> TASK INSTRUCTIONS
In the data below, reproduce everything exactly except the images.
========================================
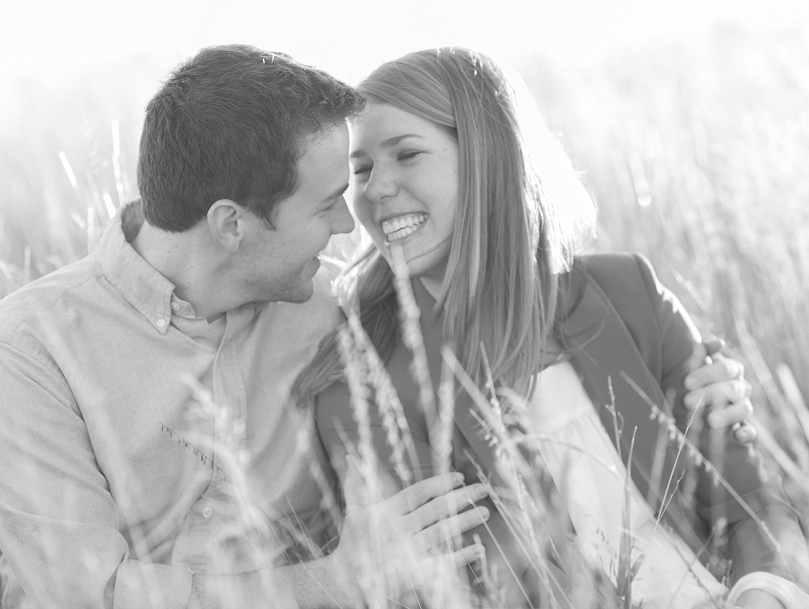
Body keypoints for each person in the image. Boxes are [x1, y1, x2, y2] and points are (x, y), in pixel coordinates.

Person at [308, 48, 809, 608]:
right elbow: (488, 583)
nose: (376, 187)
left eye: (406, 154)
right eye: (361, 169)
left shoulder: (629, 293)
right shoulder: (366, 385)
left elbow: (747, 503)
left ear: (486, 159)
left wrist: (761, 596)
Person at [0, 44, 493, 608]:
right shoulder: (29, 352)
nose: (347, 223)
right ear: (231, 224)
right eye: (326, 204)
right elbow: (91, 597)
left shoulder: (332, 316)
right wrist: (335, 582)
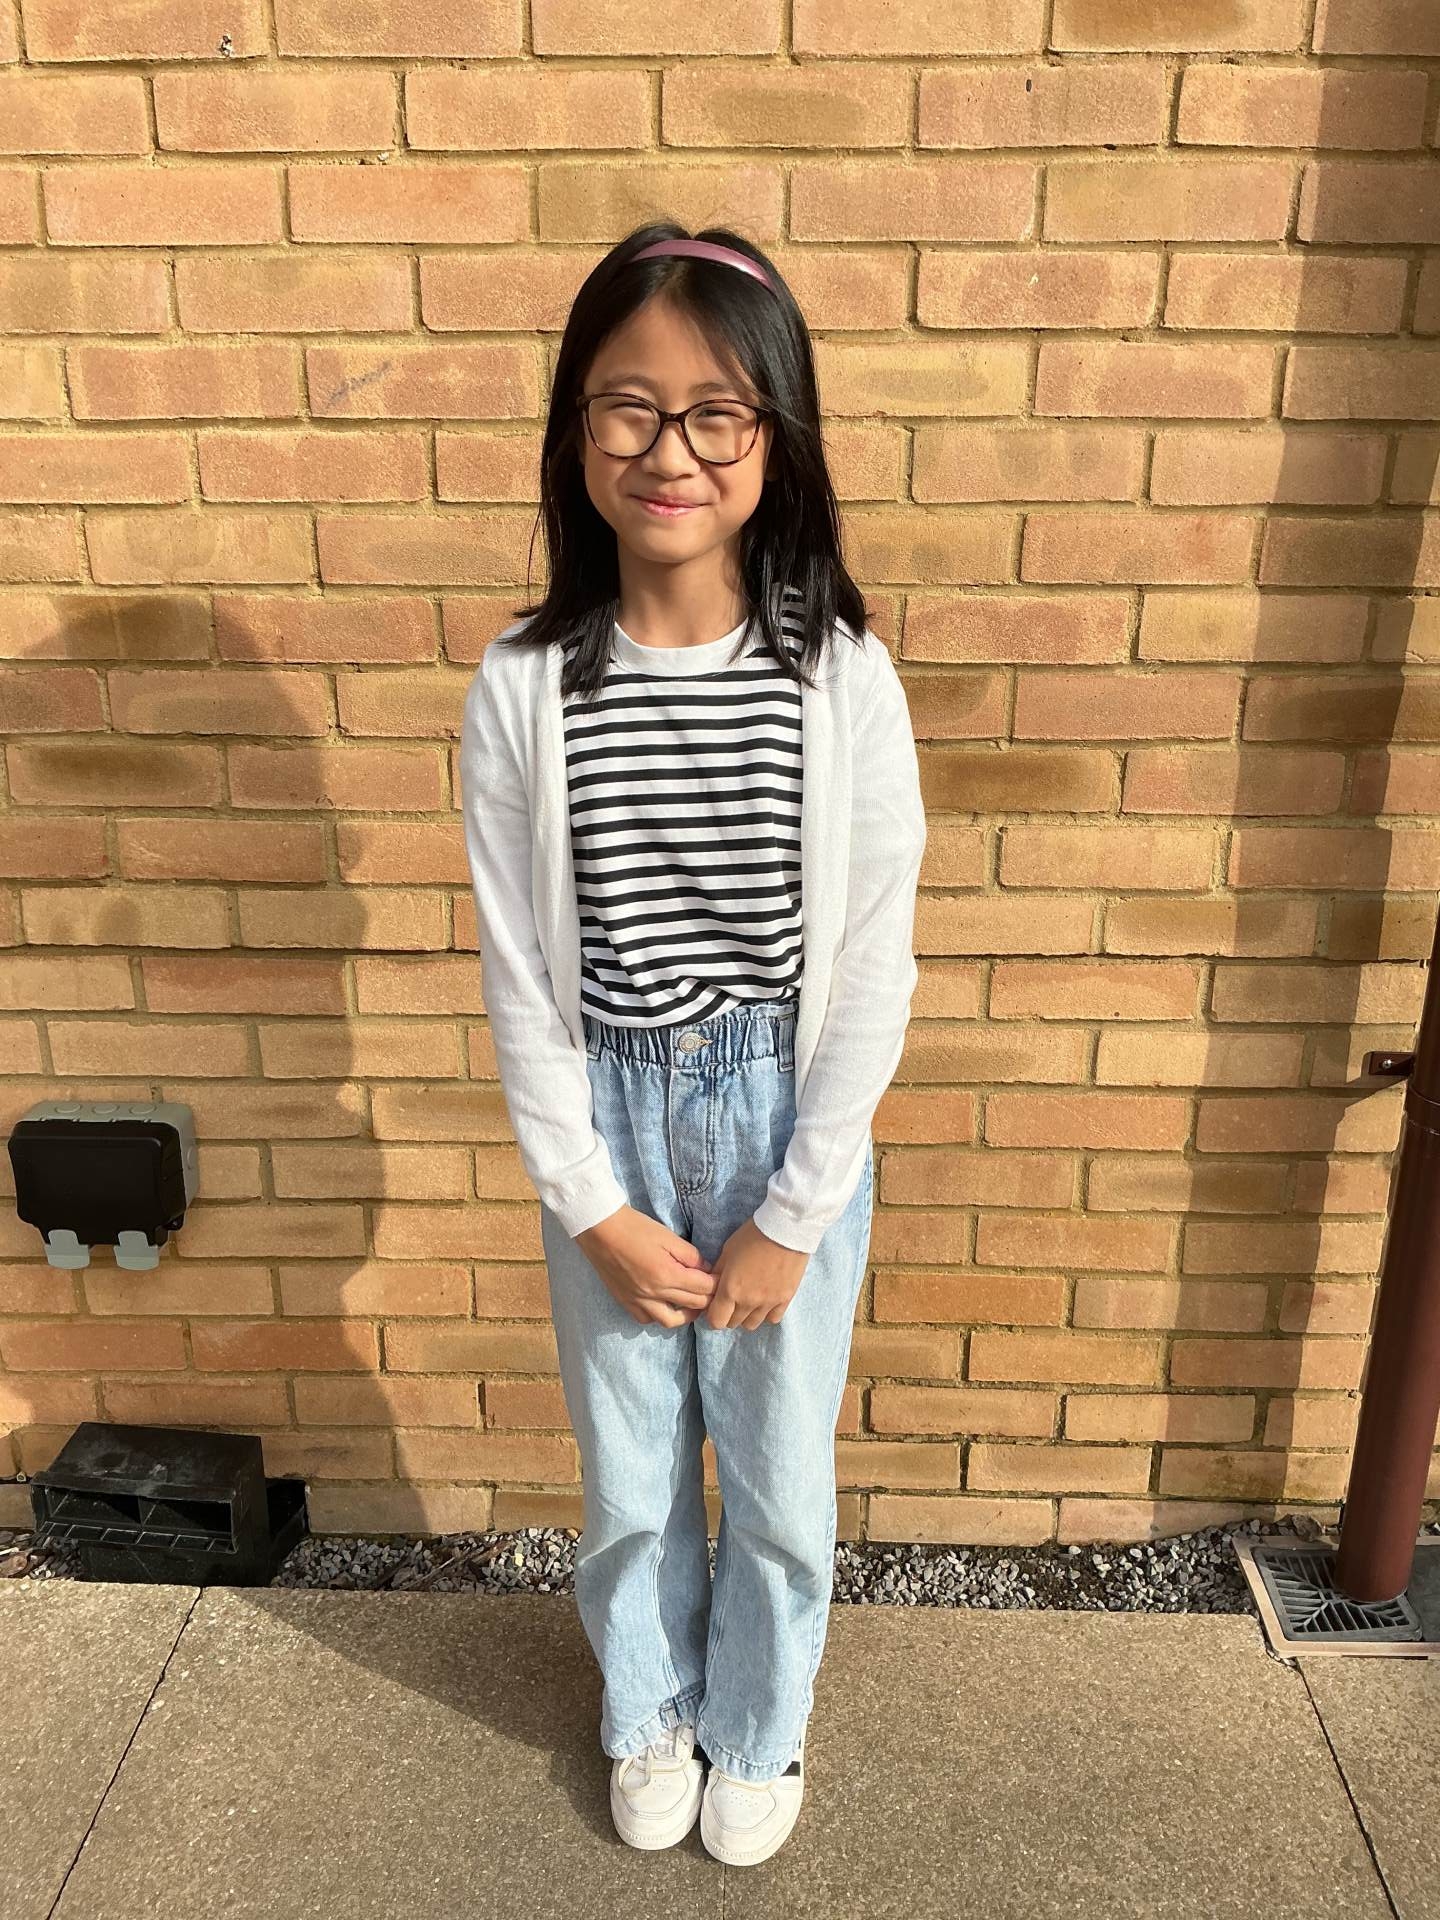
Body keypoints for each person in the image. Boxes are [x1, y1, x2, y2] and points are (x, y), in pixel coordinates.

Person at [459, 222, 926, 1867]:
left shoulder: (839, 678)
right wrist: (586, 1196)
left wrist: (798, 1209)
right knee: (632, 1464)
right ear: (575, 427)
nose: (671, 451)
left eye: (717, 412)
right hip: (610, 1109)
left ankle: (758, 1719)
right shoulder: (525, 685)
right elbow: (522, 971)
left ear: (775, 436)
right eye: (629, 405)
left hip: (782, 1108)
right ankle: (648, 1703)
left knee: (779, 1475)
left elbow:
========================================
> RESULT OF THIS TASK
Body keypoints for each person in the image. Boxes are [x1, y1, x2, y2] and points are (x, y), in pixel coordinates.

Person at [308, 48, 809, 608]:
right elbow: (488, 583)
nose: (376, 187)
left eye: (406, 154)
right eye: (361, 169)
left shoulder: (629, 293)
right shoulder: (366, 385)
left elbow: (747, 503)
left ear: (486, 159)
left wrist: (761, 596)
Person at [0, 44, 493, 608]:
right shoulder: (29, 352)
nose: (347, 223)
right ear: (231, 224)
right eye: (326, 204)
right elbow: (91, 597)
left shoulder: (332, 316)
right wrist: (335, 582)
Body keypoints for each person in the image. Boxes are [x1, y1, x2, y2] and points are (x, y), in pixel coordinates.

Person at [459, 222, 926, 1867]:
left shoulder: (839, 678)
right wrist: (586, 1196)
left wrist: (798, 1209)
right knee: (632, 1464)
right ear: (575, 427)
nose: (671, 451)
left eye: (717, 412)
right hip: (610, 1109)
left ankle: (758, 1719)
right shoulder: (525, 685)
right elbow: (522, 971)
left ear: (775, 436)
right eye: (629, 405)
left hip: (782, 1108)
right ankle: (648, 1703)
left knee: (779, 1475)
left elbow:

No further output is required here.